Rules to ban politicians in the US state of South Dakota from having “sexual contact” with interns have been voted down by the very people the proposed changes would have applied to.

Senator Stace Nelson proposed the rule change, which was designed to prevent legislators from engaging in appropriate situations with their legislative interns and pages.

He told the Joint Committee on Legislative Procedure that South Dakota’s lawmakers have previously become embroiled in scandals involving sexual harassment and sexual contact with interns and high school pages.

At least one legislator faced charges in 2007 for allegedly groping a legislative page, South Dakota’s Argus Leader reports.

Legislative pages apply through their schools to gain work experience in the state’s legislative sessions and are given accommodation while working for a term.

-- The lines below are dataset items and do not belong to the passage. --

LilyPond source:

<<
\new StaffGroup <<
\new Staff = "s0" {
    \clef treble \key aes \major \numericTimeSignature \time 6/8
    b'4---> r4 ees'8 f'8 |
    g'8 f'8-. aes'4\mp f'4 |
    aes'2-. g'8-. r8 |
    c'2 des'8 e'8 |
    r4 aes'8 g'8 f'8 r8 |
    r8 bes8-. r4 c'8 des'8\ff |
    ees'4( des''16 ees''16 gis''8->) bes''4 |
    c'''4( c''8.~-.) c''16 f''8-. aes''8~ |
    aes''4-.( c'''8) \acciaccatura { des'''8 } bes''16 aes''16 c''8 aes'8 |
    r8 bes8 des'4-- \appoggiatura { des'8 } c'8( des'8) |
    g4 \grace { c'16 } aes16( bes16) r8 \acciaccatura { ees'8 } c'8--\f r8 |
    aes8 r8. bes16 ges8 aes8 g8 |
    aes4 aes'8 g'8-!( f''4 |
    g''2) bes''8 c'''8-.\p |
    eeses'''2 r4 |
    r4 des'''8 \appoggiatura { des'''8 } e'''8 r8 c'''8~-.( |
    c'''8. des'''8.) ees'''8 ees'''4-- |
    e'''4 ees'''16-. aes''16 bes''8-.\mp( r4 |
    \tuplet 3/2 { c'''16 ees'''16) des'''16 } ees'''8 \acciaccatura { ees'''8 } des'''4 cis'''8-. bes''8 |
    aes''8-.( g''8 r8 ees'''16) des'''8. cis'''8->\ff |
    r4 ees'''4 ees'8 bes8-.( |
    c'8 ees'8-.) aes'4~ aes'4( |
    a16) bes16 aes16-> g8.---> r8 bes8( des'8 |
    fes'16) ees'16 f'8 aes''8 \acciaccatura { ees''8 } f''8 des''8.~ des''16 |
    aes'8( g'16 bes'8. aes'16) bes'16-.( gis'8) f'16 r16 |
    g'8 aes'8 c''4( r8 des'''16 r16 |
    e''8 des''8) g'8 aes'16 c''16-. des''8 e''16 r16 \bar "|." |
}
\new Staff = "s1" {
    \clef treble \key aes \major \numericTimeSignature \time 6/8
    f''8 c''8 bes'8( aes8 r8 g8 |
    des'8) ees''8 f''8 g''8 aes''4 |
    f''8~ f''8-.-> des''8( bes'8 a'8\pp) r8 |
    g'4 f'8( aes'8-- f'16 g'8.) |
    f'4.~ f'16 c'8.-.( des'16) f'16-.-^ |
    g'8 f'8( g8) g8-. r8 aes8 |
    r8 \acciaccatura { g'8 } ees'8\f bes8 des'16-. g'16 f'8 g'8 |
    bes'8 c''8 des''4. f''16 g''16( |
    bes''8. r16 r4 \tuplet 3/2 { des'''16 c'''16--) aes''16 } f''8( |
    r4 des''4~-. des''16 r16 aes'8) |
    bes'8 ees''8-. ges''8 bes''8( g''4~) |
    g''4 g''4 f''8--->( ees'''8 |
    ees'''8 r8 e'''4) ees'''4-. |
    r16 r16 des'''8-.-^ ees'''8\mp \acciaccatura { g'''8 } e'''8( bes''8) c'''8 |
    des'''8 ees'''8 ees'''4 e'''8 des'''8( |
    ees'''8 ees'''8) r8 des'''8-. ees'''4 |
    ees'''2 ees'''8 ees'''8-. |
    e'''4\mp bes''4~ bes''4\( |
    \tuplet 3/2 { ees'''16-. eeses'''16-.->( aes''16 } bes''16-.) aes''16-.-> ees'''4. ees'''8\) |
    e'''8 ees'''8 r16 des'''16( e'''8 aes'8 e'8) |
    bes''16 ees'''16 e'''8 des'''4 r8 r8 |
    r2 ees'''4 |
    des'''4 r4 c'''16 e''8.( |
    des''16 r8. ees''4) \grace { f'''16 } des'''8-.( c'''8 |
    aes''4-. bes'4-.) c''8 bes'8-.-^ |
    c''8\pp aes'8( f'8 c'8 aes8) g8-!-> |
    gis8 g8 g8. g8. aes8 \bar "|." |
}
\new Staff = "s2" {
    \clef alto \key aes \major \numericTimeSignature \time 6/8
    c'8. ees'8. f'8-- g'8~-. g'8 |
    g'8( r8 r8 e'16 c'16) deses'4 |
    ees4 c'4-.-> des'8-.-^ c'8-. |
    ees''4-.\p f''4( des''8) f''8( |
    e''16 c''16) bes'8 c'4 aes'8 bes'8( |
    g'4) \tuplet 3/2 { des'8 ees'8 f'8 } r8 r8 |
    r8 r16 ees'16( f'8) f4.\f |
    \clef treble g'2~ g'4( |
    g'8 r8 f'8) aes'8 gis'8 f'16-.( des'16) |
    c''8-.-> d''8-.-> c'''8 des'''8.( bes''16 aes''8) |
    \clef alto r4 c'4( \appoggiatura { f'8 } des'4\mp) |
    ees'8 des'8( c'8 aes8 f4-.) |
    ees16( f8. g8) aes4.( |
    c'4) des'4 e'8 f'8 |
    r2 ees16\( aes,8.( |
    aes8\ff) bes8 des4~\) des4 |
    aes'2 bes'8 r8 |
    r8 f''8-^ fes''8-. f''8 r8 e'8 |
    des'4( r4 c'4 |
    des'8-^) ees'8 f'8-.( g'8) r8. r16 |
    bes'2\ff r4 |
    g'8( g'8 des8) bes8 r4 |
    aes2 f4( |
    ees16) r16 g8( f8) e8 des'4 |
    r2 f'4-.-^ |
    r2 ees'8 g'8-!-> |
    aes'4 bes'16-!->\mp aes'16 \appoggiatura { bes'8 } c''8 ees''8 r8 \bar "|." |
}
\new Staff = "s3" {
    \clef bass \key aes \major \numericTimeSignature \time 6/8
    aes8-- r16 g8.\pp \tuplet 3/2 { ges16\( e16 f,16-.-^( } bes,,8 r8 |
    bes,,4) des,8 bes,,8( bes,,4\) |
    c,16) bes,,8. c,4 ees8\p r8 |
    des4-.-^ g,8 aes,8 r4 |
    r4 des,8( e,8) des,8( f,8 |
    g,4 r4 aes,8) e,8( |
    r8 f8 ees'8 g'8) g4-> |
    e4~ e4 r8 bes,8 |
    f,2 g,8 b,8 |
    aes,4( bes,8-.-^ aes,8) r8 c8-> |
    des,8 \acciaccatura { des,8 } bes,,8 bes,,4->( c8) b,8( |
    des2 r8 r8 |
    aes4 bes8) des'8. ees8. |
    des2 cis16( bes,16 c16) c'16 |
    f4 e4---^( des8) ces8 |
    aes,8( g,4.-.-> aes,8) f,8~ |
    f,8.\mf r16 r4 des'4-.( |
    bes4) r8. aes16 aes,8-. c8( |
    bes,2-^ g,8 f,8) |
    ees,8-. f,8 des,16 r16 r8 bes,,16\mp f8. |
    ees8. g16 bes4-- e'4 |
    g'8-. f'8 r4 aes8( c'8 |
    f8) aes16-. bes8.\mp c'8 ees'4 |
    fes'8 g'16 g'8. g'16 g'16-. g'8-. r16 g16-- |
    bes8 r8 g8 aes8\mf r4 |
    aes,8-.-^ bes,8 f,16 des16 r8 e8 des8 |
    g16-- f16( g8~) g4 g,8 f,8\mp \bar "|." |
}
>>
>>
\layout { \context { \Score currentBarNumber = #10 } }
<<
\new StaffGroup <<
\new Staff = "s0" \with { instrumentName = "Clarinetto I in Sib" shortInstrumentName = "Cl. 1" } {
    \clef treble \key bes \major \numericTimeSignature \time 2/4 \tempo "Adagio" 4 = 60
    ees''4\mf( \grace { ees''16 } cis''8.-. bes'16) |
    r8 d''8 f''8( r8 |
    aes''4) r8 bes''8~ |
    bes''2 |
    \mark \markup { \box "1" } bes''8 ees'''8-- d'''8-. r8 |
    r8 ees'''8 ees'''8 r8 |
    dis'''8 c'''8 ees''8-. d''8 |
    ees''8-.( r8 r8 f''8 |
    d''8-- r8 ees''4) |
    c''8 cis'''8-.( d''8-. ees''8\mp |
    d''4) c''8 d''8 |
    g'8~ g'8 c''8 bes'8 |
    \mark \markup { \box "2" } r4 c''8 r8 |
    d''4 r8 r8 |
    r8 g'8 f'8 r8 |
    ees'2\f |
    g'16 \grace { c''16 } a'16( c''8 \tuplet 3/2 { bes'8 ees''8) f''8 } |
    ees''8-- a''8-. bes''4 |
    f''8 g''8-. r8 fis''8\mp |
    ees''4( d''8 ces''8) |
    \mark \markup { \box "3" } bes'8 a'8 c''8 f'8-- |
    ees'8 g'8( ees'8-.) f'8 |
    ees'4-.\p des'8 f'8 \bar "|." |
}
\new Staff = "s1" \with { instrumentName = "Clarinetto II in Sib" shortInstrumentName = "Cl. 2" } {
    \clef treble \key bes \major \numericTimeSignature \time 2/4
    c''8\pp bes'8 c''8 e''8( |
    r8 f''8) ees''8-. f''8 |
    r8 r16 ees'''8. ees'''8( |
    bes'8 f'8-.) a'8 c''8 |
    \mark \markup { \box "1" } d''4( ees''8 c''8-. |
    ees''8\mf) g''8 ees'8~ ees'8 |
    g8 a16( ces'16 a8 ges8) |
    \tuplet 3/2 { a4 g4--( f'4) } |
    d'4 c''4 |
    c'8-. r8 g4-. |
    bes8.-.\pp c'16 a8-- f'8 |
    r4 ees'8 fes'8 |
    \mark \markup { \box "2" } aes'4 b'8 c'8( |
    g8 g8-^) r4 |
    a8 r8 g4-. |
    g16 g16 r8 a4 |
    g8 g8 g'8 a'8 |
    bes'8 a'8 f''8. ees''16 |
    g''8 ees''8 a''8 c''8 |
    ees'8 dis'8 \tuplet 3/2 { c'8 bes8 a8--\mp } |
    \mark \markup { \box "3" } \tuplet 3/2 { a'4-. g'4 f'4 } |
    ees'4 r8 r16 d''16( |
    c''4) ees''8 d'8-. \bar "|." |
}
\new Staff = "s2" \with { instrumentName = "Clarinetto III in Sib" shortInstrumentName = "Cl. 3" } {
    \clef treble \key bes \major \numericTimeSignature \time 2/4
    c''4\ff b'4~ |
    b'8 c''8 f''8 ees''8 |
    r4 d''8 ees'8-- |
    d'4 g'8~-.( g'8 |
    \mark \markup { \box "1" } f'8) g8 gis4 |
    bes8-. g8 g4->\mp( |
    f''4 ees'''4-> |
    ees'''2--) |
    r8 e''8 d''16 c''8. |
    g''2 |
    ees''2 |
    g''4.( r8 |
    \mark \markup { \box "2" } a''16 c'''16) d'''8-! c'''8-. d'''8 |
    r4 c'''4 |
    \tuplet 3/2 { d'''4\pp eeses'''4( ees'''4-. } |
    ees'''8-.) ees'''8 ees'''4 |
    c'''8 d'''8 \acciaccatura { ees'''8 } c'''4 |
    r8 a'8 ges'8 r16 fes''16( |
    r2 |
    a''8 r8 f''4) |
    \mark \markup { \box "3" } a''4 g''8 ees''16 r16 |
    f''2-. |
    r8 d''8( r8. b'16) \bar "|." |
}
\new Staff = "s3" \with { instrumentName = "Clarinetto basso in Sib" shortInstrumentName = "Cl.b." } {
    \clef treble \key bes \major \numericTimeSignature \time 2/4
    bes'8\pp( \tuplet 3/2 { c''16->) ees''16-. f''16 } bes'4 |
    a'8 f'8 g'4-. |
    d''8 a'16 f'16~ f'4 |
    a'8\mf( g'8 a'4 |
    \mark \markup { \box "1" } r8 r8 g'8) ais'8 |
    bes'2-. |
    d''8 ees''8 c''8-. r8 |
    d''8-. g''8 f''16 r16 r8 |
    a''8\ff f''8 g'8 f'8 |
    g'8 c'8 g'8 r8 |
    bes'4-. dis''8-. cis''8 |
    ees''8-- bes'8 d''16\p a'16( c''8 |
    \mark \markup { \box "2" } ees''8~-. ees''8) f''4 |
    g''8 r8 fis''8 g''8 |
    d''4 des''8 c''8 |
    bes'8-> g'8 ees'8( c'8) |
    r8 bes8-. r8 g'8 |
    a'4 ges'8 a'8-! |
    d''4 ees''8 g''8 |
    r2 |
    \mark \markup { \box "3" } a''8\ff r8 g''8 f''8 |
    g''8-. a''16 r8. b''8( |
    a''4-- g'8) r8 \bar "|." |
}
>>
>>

Mr Nelson said: “The facts are, this body went through a very public and ugly trial about a decade ago. There's been events in history that indicate these rules should have been put in stone and they haven’t.”

“This is a rule we brought forth to address this so that there is no grey area.”

However, opponents maintained that such behaviour was already barred.

Representative David Lust said: “I'm hesitant to pass something when we get into itemising every potential wrongdoing that a legislator could commit, lest this become a criminal code rather than a code of ethics.”

The proposal was defeated by nine votes to four.